In a graduate level course she teaches on open source programming, all the students receive ACCRE accounts that they can use remotely for the duration of the semester to analyze data in their in-class work and homework. The students receive a different set of skills this way, Oguz said.
“I’m sure we could construct something in my local lab here, but that’s more of a play example, whereas ACCRE is very much a real, live environment,” Oguz said. “So I think they enjoy that.”
However, ACCRE doesn’t limit its resources to the Vanderbilt community. Researchers from around the world can submit data jobs to be processed. Currently, the supercomputer stores and processes 70 percent of the data from a project of the European Council for Nuclear Research (CERN) based in Geneva, Switzerland.
The data center that houses the supercomputer contains row upon row of large, black, humming machines in protective cases. The whole room is set two feet off the ground to make room for the massive bundles of cables running under the whole floor. Besides precise humidity and temperature control, the facility also has a set of enormous batteries. If the electricity goes out, these batteries have enough power to keep the whole system running for five minutes before the generator kicks in.
Just last week, the ACCRE team had to deal with their worst hardware breakdown in five years.

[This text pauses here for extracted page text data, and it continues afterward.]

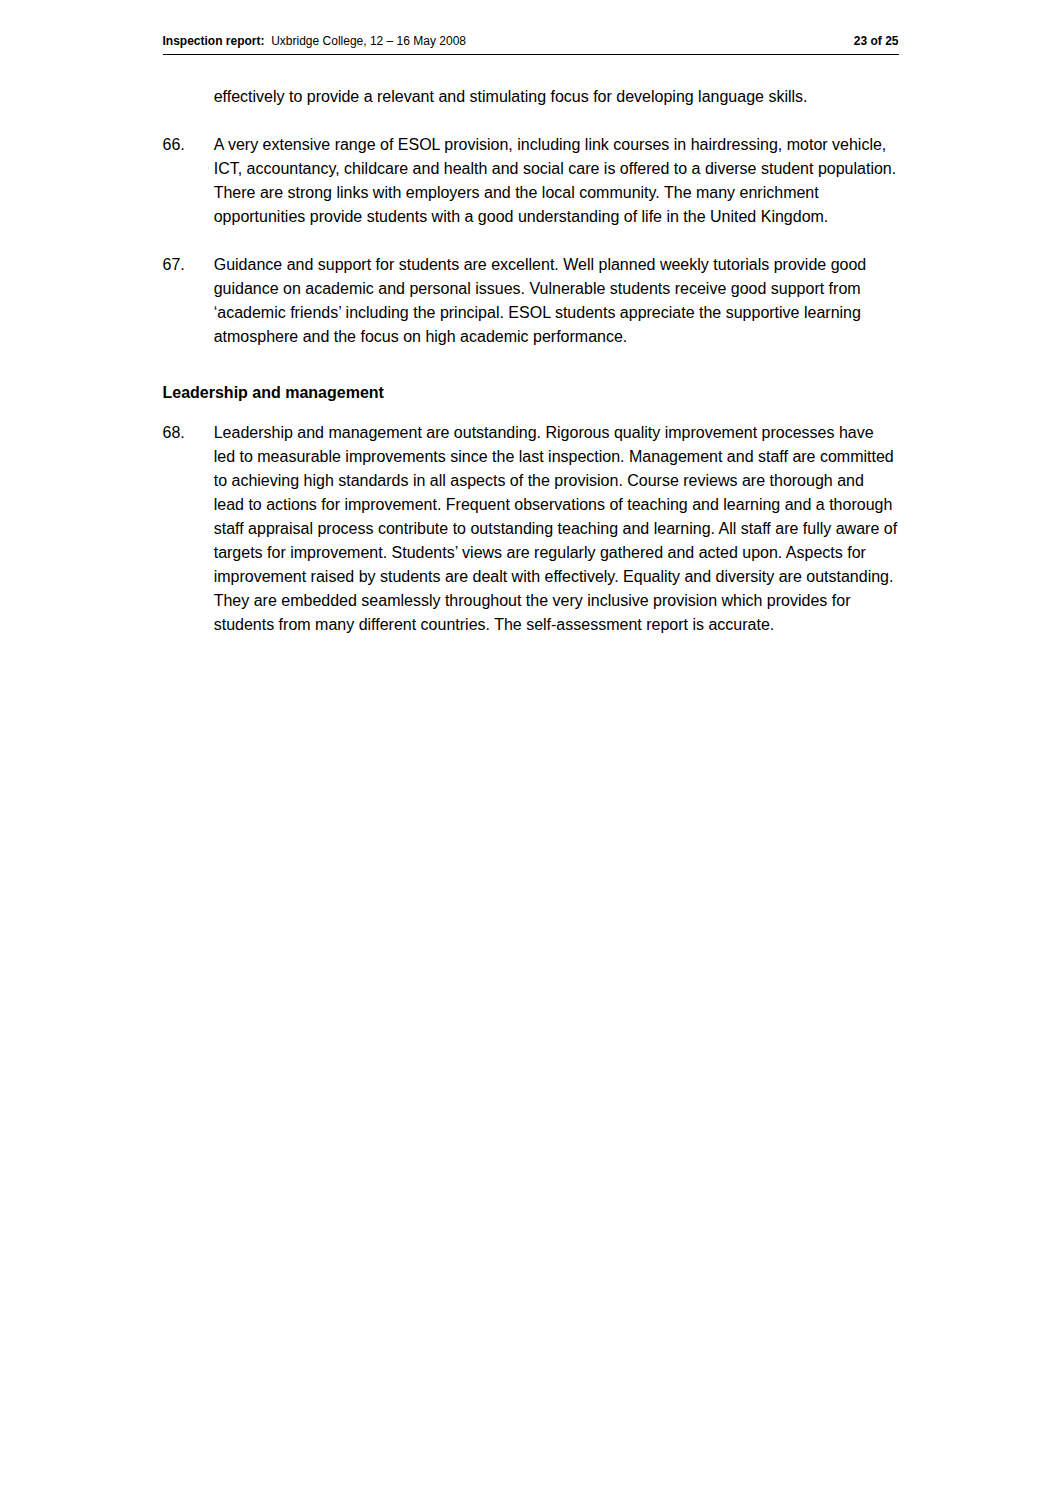Inspection report: Uxbridge College, 12 – 16 May 2008 23 of 25
effectively to provide a relevant and stimulating focus for developing language skills.
66. A very extensive range of ESOL provision, including link courses in hairdressing, motor vehicle, ICT, accountancy, childcare and health and social care is offered to a diverse student population. There are strong links with employers and the local community. The many enrichment opportunities provide students with a good understanding of life in the United Kingdom.
67. Guidance and support for students are excellent. Well planned weekly tutorials provide good guidance on academic and personal issues. Vulnerable students receive good support from ‘academic friends’ including the principal. ESOL students appreciate the supportive learning atmosphere and the focus on high academic performance.
Leadership and management
68. Leadership and management are outstanding. Rigorous quality improvement processes have led to measurable improvements since the last inspection. Management and staff are committed to achieving high standards in all aspects of the provision. Course reviews are thorough and lead to actions for improvement. Frequent observations of teaching and learning and a thorough staff appraisal process contribute to outstanding teaching and learning. All staff are fully aware of targets for improvement. Students’ views are regularly gathered and acted upon. Aspects for improvement raised by students are dealt with effectively. Equality and diversity are outstanding. They are embedded seamlessly throughout the very inclusive provision which provides for students from many different countries. The self-assessment report is accurate.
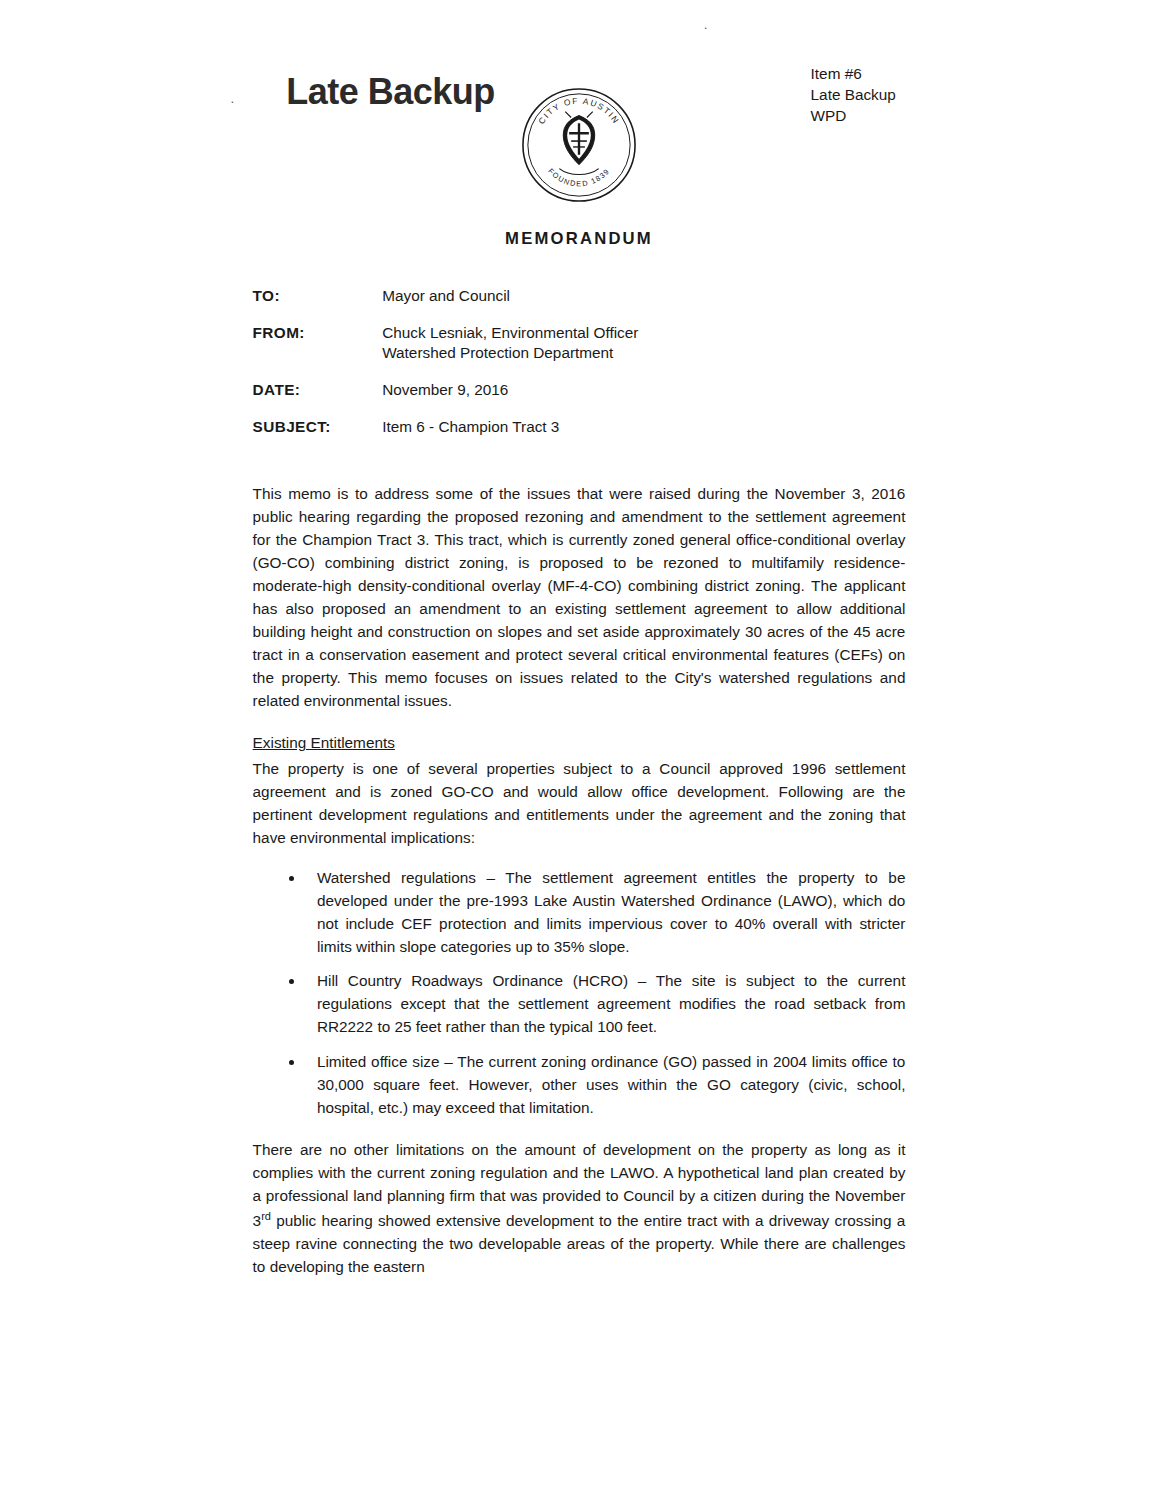. .
Late Backup
Item #6
Late Backup
WPD
CITY OF AUSTIN FOUNDED 1839
MEMORANDUM
| TO: | Mayor and Council |
| FROM: | Chuck Lesniak, Environmental Officer Watershed Protection Department |
| DATE: | November 9, 2016 |
| SUBJECT: | Item 6 - Champion Tract 3 |
This memo is to address some of the issues that were raised during the November 3, 2016 public hearing regarding the proposed rezoning and amendment to the settlement agreement for the Champion Tract 3. This tract, which is currently zoned general office-conditional overlay (GO-CO) combining district zoning, is proposed to be rezoned to multifamily residence-moderate-high density-conditional overlay (MF-4-CO) combining district zoning. The applicant has also proposed an amendment to an existing settlement agreement to allow additional building height and construction on slopes and set aside approximately 30 acres of the 45 acre tract in a conservation easement and protect several critical environmental features (CEFs) on the property. This memo focuses on issues related to the City's watershed regulations and related environmental issues.
Existing Entitlements
The property is one of several properties subject to a Council approved 1996 settlement agreement and is zoned GO-CO and would allow office development. Following are the pertinent development regulations and entitlements under the agreement and the zoning that have environmental implications:
Watershed regulations – The settlement agreement entitles the property to be developed under the pre-1993 Lake Austin Watershed Ordinance (LAWO), which do not include CEF protection and limits impervious cover to 40% overall with stricter limits within slope categories up to 35% slope.
Hill Country Roadways Ordinance (HCRO) – The site is subject to the current regulations except that the settlement agreement modifies the road setback from RR2222 to 25 feet rather than the typical 100 feet.
Limited office size – The current zoning ordinance (GO) passed in 2004 limits office to 30,000 square feet. However, other uses within the GO category (civic, school, hospital, etc.) may exceed that limitation.
There are no other limitations on the amount of development on the property as long as it complies with the current zoning regulation and the LAWO. A hypothetical land plan created by a professional land planning firm that was provided to Council by a citizen during the November 3rd public hearing showed extensive development to the entire tract with a driveway crossing a steep ravine connecting the two developable areas of the property. While there are challenges to developing the eastern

ACCRE splits its 3,000 hard drives into smaller sets. Last week, as the ACCRE team was replacing two hard drives within one such set, a third drive in the same set broke, three years before its anticipated end-of-life. Suddenly, everything came to a grinding halt.
The outage affected six percent of the stored data, and a total of four million files had to be restored from backups on tape. ACCRE utilizes this long-term archival storage method because it is immune to power surges.
“The good news is, from an operational perspective, the backups worked and the restores worked,” ACCRE Director of Research Computing Operations Hunter Hagewood said. “Because most people have a hard time restoring 100 gigabytes, and we did a good job with 450 terabytes.”
In order to access ACCRE, researchers pay to either rent or buy compute nodes (the parts of the supercomputer that actually execute tasks), but they usually end up getting more than they pay for, Hagewood said. For instance, a researcher might buy 40 nodes but would be able to use the power of the whole cluster when needed.
Warren Eckstein works as systems administrator and self-described janitor of ACCRE. For him, the best part of the job is the opportunity to work with cutting-edge technology that wouldn’t be accessible elsewhere. His office, a creative chaos of screens and wires, bears witness to his love for the challenges technology brings.
“ACCRE provides me an avenue to actually do that on a larger scale,” Eckstein said.
Moving forward, Hagewood hopes that increased investigations into artificial intelligence and machine learning will attract the interest of students and researchers who don’t traditionally use resources like ACCRE. Already, the supercomputer runs 1.5 times as many jobs as it did six years ago.
“As the environment continues to grow, we’ve obviously found ways to increase efficiencies, but to sustain the growth, we look forward to growing in both hardware, personnel, and the research community,” Hagewood said.